The population impacts of CWD, driven by increased prevalence, disease-associated mortality, and reduced recruitment for female cervids, also depend on species demographic patterns, harvest levels, other sources of mortality, and other factors [4]. The emergence of CWD has coincided with large declines of several highly infected populations of elk, mule deer, and white-tailed deer in Colorado and Wyoming [1,2,6,3,7]. These endemic areas have had CWD cases in wild cervid herds since the early 1980s and prevalence has increased to levels that are likely causing population declines [6]. However, a potentially confounding factor has been management policies that reduced abundance in some areas over this same period [3].
Population models of different cervids indicate that once female CWD prevalence reaches a species-specific threshold, the combined effects on survival and recruitment lead to population declines (See figure above). This threshold depends on species demographics, hunter harvest, and other mortality pressures. In contrast, observable population effects are unlikely early in the disease cycle, when prevalence is low and little mortality is attributed to the disease. Genetic selection also confounds long-term population predictions because increasing the number of lower susceptible animals will decrease disease-associated mortality, through lower infection rates and prolonged pre-clinical incubation [8]. Population monitoring effort should be increased in areas with high or increasing prevalence because population declines are likely. Additionally, population studies in the endemic areas of Colorado and Wyoming have not examined other limiting factors that could also contribute to population declines, including habitat loss, climate change, and population reductions, to mitigate the effects of over-browsing [3,5].
Literature Cited
1. DeVivo MT, Edmunds DR, Kauffman MJ, Schumaker BA, Binfet J, Kreeger TJ, et al. Endemic chronic wasting disease causes mule deer population decline in Wyoming. PLOS ONE. 2017 Oct 19;12(10):e0186512.
2. Edmunds DR, Kauffman MJ, Schumaker BA, Lindzey FG, Cook WE, Kreeger TJ, et al. Chronic wasting disease drives population decline of white-tailed deer. PLOS ONE. 2016 Aug;11(8):e0161127.

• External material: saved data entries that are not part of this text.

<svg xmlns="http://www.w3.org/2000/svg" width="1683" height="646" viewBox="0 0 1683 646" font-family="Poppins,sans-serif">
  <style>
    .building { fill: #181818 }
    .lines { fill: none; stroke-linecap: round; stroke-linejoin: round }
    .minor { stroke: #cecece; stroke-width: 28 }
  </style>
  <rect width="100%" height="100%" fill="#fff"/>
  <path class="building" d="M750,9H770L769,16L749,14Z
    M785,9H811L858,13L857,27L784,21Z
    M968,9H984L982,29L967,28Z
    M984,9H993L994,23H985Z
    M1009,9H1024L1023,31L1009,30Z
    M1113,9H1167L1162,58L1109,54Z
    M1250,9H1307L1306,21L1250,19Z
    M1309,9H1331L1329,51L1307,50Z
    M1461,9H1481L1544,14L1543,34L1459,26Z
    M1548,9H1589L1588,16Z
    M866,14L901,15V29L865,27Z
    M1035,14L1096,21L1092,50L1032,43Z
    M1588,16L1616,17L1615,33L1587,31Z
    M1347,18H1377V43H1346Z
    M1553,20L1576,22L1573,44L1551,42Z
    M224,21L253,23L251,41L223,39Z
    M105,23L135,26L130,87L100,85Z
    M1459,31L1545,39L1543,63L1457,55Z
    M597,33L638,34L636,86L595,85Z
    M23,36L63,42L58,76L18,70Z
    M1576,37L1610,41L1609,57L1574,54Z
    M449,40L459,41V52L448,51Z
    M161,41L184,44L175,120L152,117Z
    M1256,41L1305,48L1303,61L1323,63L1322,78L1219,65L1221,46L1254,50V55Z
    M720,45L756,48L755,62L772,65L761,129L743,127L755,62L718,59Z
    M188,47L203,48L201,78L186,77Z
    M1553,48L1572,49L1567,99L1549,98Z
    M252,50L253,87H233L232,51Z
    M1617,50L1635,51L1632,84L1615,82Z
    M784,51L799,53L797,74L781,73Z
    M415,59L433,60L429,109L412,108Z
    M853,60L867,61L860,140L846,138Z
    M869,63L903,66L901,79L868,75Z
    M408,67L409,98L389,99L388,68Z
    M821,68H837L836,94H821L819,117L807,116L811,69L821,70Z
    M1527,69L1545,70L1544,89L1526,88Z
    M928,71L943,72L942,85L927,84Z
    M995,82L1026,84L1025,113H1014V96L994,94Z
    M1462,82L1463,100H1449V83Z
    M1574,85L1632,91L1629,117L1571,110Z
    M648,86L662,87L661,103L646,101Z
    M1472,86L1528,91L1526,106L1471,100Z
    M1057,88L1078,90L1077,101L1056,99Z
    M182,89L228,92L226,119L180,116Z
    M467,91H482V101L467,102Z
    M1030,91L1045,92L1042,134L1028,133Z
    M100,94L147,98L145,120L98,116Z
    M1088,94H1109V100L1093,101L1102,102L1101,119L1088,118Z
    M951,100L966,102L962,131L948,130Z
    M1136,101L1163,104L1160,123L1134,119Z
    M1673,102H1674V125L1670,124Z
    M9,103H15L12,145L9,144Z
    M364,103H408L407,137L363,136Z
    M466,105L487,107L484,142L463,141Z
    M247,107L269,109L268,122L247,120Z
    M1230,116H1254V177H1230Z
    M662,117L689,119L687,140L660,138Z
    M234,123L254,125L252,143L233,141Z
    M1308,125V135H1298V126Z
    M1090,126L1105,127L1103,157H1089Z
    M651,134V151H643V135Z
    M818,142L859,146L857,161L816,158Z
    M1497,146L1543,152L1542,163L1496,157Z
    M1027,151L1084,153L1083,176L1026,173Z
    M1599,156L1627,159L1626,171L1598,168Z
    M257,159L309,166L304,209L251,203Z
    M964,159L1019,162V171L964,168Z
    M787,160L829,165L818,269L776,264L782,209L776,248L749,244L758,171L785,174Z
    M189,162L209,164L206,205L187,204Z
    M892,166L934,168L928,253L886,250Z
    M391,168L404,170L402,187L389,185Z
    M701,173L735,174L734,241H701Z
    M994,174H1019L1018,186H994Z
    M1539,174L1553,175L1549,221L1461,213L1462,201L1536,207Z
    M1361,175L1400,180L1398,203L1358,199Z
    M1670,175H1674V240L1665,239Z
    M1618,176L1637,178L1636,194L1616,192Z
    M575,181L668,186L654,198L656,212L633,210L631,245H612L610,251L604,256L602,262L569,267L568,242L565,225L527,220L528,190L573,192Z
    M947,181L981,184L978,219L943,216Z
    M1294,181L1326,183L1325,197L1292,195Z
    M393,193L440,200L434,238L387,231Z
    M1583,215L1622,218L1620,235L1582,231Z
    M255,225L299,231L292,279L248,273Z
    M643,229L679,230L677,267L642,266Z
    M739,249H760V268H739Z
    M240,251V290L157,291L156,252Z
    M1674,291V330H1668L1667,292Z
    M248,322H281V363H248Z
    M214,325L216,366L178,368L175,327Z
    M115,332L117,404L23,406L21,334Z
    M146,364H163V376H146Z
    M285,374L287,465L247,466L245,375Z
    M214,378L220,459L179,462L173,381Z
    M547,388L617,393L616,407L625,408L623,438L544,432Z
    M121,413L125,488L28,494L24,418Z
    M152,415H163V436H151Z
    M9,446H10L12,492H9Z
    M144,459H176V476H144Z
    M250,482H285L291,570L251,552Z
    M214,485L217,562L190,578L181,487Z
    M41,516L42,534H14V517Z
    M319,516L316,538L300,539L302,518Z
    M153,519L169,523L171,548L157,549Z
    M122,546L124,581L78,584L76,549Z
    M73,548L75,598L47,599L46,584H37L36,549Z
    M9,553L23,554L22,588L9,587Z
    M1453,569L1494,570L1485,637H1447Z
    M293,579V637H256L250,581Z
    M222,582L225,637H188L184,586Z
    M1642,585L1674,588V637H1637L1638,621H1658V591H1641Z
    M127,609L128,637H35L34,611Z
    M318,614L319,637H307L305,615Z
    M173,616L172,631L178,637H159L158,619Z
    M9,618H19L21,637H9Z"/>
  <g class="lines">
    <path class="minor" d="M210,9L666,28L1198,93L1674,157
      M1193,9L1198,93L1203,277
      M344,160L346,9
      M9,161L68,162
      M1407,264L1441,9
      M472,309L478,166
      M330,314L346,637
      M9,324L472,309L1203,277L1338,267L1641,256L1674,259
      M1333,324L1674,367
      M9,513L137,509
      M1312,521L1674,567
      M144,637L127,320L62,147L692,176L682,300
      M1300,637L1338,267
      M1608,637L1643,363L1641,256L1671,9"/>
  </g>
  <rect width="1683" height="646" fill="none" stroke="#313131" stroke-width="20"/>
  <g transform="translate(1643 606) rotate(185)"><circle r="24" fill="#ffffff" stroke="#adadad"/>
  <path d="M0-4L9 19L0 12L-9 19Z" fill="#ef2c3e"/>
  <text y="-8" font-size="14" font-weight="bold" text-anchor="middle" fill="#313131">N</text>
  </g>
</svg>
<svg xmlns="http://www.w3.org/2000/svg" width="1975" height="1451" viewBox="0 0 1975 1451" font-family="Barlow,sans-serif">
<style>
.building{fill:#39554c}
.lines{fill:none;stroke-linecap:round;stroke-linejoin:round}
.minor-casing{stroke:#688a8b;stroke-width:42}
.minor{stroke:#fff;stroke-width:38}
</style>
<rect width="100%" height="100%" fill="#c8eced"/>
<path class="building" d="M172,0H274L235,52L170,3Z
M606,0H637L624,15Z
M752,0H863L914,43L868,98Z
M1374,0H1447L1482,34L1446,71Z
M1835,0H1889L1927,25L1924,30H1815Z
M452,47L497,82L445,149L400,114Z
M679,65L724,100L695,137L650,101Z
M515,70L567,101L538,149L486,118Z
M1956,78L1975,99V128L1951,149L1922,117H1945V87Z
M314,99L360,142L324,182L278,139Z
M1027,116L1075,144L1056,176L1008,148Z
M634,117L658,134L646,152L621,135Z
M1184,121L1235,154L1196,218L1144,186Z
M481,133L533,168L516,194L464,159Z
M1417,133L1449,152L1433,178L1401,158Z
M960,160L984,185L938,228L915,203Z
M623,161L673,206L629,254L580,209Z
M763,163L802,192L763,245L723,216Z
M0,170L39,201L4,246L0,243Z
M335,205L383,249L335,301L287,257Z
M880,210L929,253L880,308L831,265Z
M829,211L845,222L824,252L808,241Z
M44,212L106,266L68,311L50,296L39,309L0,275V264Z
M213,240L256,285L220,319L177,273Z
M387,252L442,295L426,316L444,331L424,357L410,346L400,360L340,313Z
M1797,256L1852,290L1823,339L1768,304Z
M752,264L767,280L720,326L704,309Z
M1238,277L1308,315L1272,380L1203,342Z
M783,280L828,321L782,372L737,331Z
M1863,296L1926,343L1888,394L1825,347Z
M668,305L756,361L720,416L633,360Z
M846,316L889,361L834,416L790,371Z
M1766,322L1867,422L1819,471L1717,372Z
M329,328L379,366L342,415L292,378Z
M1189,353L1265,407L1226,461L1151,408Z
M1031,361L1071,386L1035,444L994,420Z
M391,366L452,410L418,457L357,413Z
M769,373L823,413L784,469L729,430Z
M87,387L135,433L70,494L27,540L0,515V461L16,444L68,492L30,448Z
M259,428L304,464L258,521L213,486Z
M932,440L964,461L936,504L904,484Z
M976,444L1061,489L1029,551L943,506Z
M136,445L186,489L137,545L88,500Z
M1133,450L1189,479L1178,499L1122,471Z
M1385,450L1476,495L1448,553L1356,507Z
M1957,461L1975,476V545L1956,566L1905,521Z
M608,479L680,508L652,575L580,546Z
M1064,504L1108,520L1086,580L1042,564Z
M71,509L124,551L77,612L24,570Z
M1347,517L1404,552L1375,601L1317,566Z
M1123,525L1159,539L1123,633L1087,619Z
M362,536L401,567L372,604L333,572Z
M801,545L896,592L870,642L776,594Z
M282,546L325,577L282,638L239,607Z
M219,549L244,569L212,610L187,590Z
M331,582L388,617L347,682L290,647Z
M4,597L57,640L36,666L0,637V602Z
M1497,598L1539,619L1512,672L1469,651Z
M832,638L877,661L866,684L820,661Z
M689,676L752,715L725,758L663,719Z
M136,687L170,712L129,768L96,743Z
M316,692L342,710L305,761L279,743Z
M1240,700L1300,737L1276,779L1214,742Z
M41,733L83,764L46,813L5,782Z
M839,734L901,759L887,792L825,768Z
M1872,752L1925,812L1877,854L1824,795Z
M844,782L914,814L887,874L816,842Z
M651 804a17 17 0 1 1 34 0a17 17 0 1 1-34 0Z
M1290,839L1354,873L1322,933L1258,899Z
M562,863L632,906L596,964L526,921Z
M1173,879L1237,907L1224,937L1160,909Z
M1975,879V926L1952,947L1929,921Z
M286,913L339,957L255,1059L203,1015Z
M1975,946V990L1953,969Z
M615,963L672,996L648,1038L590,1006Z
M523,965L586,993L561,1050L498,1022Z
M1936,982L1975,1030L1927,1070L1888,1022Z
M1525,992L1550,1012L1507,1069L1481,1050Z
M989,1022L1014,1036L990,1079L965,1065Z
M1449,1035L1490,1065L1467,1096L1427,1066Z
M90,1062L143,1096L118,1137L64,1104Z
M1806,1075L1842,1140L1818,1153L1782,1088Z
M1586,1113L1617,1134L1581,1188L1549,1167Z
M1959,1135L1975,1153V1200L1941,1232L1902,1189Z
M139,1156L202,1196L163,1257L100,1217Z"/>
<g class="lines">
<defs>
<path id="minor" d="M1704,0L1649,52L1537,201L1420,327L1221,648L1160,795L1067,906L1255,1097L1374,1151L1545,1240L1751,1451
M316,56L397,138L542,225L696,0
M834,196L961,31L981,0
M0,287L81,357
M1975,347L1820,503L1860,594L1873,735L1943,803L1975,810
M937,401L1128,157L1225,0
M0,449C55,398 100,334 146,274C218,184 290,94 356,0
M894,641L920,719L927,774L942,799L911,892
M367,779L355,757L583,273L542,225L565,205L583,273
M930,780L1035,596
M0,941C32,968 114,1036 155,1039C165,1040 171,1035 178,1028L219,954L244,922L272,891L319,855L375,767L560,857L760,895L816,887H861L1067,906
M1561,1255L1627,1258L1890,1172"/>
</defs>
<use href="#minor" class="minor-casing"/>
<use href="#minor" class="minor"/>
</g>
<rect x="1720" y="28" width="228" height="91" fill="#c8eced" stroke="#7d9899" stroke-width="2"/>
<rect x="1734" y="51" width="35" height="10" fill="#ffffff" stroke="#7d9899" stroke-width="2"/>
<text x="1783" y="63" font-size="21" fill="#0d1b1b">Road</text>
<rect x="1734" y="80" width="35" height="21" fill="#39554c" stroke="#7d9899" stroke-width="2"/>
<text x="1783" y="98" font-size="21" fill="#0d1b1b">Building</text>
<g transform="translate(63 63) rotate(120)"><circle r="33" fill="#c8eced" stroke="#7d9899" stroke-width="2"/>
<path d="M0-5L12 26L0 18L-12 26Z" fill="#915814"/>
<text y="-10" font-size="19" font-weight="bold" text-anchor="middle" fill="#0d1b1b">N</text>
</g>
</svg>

3. Geremia C, Miller MW, Hoeting JA, Antolin MF, Hobbs NT. Bayesian modeling of prion disease dynamics in mule deer using population monitoring and capture-recapture data. PLOS ONE. 2015;10(10):e0140687.
4. Hudson PJ, editor. Ecology of Wildlife Diseases. Oxford, UK ; New York: Oxford, UK ; New York : Oxford University Press; 2002.
5. Leiss W, Westphal M, Tyshenko MG, Croteau MC, Oraby T, Adamowicz W, et al. Challenges in managing the risks of chronic wasting disease. International Journal of Global Environmental Issues. 2017;16(4):277.
6. Miller MW, Swanson HM, Wolfe LL, Quartarone FG, Huwer SL, Southwick CH, et al. Lions and prions and deer demise. PLOS ONE. 2008;3(12):e4019.
7. Monello RJ, Powers JG, Hobbs NT, Spraker TR, Watry MK, Wild MA. Survival and population growth of a free-ranging elk population with a long history of exposure to chronic wasting disease. The Journal of Wildlife Management. 2014;78(2):214–223.
8. Williams AL, Kreeger TJ, Schumaker BA. Chronic wasting disease model of genetic selection favoring prolonged survival in Rocky Mountain elk (Cervus elaphus). Ecosphere. 2014 May;5(5):60.